## Written problem
Set out every line of the listing below as a numbered list, leaving out any blank lines.

## Information shown
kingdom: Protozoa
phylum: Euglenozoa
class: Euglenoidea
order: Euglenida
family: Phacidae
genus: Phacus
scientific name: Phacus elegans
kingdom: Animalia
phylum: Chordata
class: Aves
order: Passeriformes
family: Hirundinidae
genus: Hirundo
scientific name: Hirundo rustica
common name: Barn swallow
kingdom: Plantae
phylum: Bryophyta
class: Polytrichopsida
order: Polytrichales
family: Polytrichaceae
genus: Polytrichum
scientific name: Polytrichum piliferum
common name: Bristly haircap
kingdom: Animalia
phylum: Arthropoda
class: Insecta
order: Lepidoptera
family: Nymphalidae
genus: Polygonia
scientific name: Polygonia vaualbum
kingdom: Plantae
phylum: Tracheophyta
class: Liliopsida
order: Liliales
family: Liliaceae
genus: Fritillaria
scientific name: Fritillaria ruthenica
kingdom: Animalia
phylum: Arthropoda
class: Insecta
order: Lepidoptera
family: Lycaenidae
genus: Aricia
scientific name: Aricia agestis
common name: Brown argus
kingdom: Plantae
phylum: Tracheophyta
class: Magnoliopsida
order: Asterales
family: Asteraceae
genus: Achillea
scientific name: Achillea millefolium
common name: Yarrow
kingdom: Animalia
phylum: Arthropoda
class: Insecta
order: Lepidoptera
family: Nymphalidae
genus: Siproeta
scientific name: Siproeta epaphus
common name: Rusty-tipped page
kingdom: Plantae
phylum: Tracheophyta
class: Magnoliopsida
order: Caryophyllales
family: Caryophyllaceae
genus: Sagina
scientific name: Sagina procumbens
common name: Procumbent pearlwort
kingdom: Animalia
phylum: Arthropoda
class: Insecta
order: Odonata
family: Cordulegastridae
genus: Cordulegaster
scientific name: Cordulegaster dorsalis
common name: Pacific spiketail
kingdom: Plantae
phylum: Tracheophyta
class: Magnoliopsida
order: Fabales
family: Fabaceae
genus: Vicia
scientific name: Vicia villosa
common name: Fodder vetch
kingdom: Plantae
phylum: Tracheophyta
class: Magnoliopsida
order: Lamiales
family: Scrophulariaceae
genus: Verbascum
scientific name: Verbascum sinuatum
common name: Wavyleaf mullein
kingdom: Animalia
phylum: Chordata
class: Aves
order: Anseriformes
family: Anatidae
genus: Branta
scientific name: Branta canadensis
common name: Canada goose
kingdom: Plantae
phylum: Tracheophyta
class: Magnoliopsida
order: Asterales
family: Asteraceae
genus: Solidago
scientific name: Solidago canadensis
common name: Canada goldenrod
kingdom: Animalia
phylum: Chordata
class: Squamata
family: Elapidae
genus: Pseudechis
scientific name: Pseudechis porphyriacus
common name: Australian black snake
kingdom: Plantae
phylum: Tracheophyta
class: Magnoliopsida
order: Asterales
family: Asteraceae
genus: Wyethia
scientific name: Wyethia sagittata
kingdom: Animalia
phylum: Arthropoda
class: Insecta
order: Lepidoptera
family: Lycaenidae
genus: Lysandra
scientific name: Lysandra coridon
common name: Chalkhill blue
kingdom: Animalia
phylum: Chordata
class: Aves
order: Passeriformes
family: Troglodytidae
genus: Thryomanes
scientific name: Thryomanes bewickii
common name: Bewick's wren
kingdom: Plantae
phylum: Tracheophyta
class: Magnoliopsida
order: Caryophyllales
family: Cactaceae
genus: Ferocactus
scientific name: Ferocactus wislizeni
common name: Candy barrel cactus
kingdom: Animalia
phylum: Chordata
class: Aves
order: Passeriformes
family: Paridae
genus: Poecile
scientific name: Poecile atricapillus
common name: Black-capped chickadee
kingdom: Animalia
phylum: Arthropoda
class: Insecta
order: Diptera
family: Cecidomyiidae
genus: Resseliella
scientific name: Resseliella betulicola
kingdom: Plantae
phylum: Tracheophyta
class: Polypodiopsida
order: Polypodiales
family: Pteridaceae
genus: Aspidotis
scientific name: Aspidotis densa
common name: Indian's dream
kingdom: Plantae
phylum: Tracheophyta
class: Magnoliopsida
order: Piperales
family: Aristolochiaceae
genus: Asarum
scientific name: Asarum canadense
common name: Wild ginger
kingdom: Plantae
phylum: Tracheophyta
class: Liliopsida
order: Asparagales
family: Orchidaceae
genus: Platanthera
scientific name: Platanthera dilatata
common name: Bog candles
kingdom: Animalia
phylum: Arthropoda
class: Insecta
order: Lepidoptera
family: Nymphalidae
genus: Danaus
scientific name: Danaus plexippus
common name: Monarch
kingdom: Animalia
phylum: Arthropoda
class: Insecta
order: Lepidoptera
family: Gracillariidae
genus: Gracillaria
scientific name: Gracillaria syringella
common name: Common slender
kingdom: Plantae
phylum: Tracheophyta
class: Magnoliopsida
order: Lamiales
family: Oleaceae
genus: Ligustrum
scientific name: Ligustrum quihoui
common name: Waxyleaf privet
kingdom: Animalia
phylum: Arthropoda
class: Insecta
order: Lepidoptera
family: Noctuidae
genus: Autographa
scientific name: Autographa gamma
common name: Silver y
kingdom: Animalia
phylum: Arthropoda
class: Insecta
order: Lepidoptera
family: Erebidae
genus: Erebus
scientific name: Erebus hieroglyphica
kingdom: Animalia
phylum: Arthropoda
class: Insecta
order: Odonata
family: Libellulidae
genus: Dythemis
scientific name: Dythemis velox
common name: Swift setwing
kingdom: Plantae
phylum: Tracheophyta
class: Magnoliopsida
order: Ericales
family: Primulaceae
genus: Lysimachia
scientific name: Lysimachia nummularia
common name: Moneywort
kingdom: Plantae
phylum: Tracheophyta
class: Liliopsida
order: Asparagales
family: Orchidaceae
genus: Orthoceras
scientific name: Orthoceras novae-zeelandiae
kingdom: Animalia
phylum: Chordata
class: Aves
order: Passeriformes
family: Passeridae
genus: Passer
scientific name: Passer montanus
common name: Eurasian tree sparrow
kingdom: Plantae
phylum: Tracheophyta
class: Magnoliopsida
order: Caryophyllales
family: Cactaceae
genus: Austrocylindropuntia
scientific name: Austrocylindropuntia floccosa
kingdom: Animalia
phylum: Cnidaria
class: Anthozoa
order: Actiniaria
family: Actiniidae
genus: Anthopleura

## Response
1. kingdom: Protozoa
2. phylum: Euglenozoa
3. class: Euglenoidea
4. order: Euglenida
5. family: Phacidae
6. genus: Phacus
7. scientific name: Phacus elegans
8. kingdom: Animalia
9. phylum: Chordata
10. class: Aves
11. order: Passeriformes
12. family: Hirundinidae
13. genus: Hirundo
14. scientific name: Hirundo rustica
15. common name: Barn swallow
16. kingdom: Plantae
17. phylum: Bryophyta
18. class: Polytrichopsida
19. order: Polytrichales
20. family: Polytrichaceae
21. genus: Polytrichum
22. scientific name: Polytrichum piliferum
23. common name: Bristly haircap
24. kingdom: Animalia
25. phylum: Arthropoda
26. class: Insecta
27. order: Lepidoptera
28. family: Nymphalidae
29. genus: Polygonia
30. scientific name: Polygonia vaualbum
31. kingdom: Plantae
32. phylum: Tracheophyta
33. class: Liliopsida
34. order: Liliales
35. family: Liliaceae
36. genus: Fritillaria
37. scientific name: Fritillaria ruthenica
38. kingdom: Animalia
39. phylum: Arthropoda
40. class: Insecta
41. order: Lepidoptera
42. family: Lycaenidae
43. genus: Aricia
44. scientific name: Aricia agestis
45. common name: Brown argus
46. kingdom: Plantae
47. phylum: Tracheophyta
48. class: Magnoliopsida
49. order: Asterales
50. family: Asteraceae
51. genus: Achillea
52. scientific name: Achillea millefolium
53. common name: Yarrow
54. kingdom: Animalia
55. phylum: Arthropoda
56. class: Insecta
57. order: Lepidoptera
58. family: Nymphalidae
59. genus: Siproeta
60. scientific name: Siproeta epaphus
61. common name: Rusty-tipped page
62. kingdom: Plantae
63. phylum: Tracheophyta
64. class: Magnoliopsida
65. order: Caryophyllales
66. family: Caryophyllaceae
67. genus: Sagina
68. scientific name: Sagina procumbens
69. common name: Procumbent pearlwort
70. kingdom: Animalia
71. phylum: Arthropoda
72. class: Insecta
73. order: Odonata
74. family: Cordulegastridae
75. genus: Cordulegaster
76. scientific name: Cordulegaster dorsalis
77. common name: Pacific spiketail
78. kingdom: Plantae
79. phylum: Tracheophyta
80. class: Magnoliopsida
81. order: Fabales
82. family: Fabaceae
83. genus: Vicia
84. scientific name: Vicia villosa
85. common name: Fodder vetch
86. kingdom: Plantae
87. phylum: Tracheophyta
88. class: Magnoliopsida
89. order: Lamiales
90. family: Scrophulariaceae
91. genus: Verbascum
92. scientific name: Verbascum sinuatum
93. common name: Wavyleaf mullein
94. kingdom: Animalia
95. phylum: Chordata
96. class: Aves
97. order: Anseriformes
98. family: Anatidae
99. genus: Branta
100. scientific name: Branta canadensis
101. common name: Canada goose
102. kingdom: Plantae
103. phylum: Tracheophyta
104. class: Magnoliopsida
105. order: Asterales
106. family: Asteraceae
107. genus: Solidago
108. scientific name: Solidago canadensis
109. common name: Canada goldenrod
110. kingdom: Animalia
111. phylum: Chordata
112. class: Squamata
113. family: Elapidae
114. genus: Pseudechis
115. scientific name: Pseudechis porphyriacus
116. common name: Australian black snake
117. kingdom: Plantae
118. phylum: Tracheophyta
119. class: Magnoliopsida
120. order: Asterales
121. family: Asteraceae
122. genus: Wyethia
123. scientific name: Wyethia sagittata
124. kingdom: Animalia
125. phylum: Arthropoda
126. class: Insecta
127. order: Lepidoptera
128. family: Lycaenidae
129. genus: Lysandra
130. scientific name: Lysandra coridon
131. common name: Chalkhill blue
132. kingdom: Animalia
133. phylum: Chordata
134. class: Aves
135. order: Passeriformes
136. family: Troglodytidae
137. genus: Thryomanes
138. scientific name: Thryomanes bewickii
139. common name: Bewick's wren
140. kingdom: Plantae
141. phylum: Tracheophyta
142. class: Magnoliopsida
143. order: Caryophyllales
144. family: Cactaceae
145. genus: Ferocactus
146. scientific name: Ferocactus wislizeni
147. common name: Candy barrel cactus
148. kingdom: Animalia
149. phylum: Chordata
150. class: Aves
151. order: Passeriformes
152. family: Paridae
153. genus: Poecile
154. scientific name: Poecile atricapillus
155. common name: Black-capped chickadee
156. kingdom: Animalia
157. phylum: Arthropoda
158. class: Insecta
159. order: Diptera
160. family: Cecidomyiidae
161. genus: Resseliella
162. scientific name: Resseliella betulicola
163. kingdom: Plantae
164. phylum: Tracheophyta
165. class: Polypodiopsida
166. order: Polypodiales
167. family: Pteridaceae
168. genus: Aspidotis
169. scientific name: Aspidotis densa
170. common name: Indian's dream
171. kingdom: Plantae
172. phylum: Tracheophyta
173. class: Magnoliopsida
174. order: Piperales
175. family: Aristolochiaceae
176. genus: Asarum
177. scientific name: Asarum canadense
178. common name: Wild ginger
179. kingdom: Plantae
180. phylum: Tracheophyta
181. class: Liliopsida
182. order: Asparagales
183. family: Orchidaceae
184. genus: Platanthera
185. scientific name: Platanthera dilatata
186. common name: Bog candles
187. kingdom: Animalia
188. phylum: Arthropoda
189. class: Insecta
190. order: Lepidoptera
191. family: Nymphalidae
192. genus: Danaus
193. scientific name: Danaus plexippus
194. common name: Monarch
195. kingdom: Animalia
196. phylum: Arthropoda
197. class: Insecta
198. order: Lepidoptera
199. family: Gracillariidae
200. genus: Gracillaria
201. scientific name: Gracillaria syringella
202. common name: Common slender
203. kingdom: Plantae
204. phylum: Tracheophyta
205. class: Magnoliopsida
206. order: Lamiales
207. family: Oleaceae
208. genus: Ligustrum
209. scientific name: Ligustrum quihoui
210. common name: Waxyleaf privet
211. kingdom: Animalia
212. phylum: Arthropoda
213. class: Insecta
214. order: Lepidoptera
215. family: Noctuidae
216. genus: Autographa
217. scientific name: Autographa gamma
218. common name: Silver y
219. kingdom: Animalia
220. phylum: Arthropoda
221. class: Insecta
222. order: Lepidoptera
223. family: Erebidae
224. genus: Erebus
225. scientific name: Erebus hieroglyphica
226. kingdom: Animalia
227. phylum: Arthropoda
228. class: Insecta
229. order: Odonata
230. family: Libellulidae
231. genus: Dythemis
232. scientific name: Dythemis velox
233. common name: Swift setwing
234. kingdom: Plantae
235. phylum: Tracheophyta
236. class: Magnoliopsida
237. order: Ericales
238. family: Primulaceae
239. genus: Lysimachia
240. scientific name: Lysimachia nummularia
241. common name: Moneywort
242. kingdom: Plantae
243. phylum: Tracheophyta
244. class: Liliopsida
245. order: Asparagales
246. family: Orchidaceae
247. genus: Orthoceras
248. scientific name: Orthoceras novae-zeelandiae
249. kingdom: Animalia
250. phylum: Chordata
251. class: Aves
252. order: Passeriformes
253. family: Passeridae
254. genus: Passer
255. scientific name: Passer montanus
256. common name: Eurasian tree sparrow
257. kingdom: Plantae
258. phylum: Tracheophyta
259. class: Magnoliopsida
260. order: Caryophyllales
261. family: Cactaceae
262. genus: Austrocylindropuntia
263. scientific name: Austrocylindropuntia floccosa
264. kingdom: Animalia
265. phylum: Cnidaria
266. class: Anthozoa
267. order: Actiniaria
268. family: Actiniidae
269. genus: Anthopleura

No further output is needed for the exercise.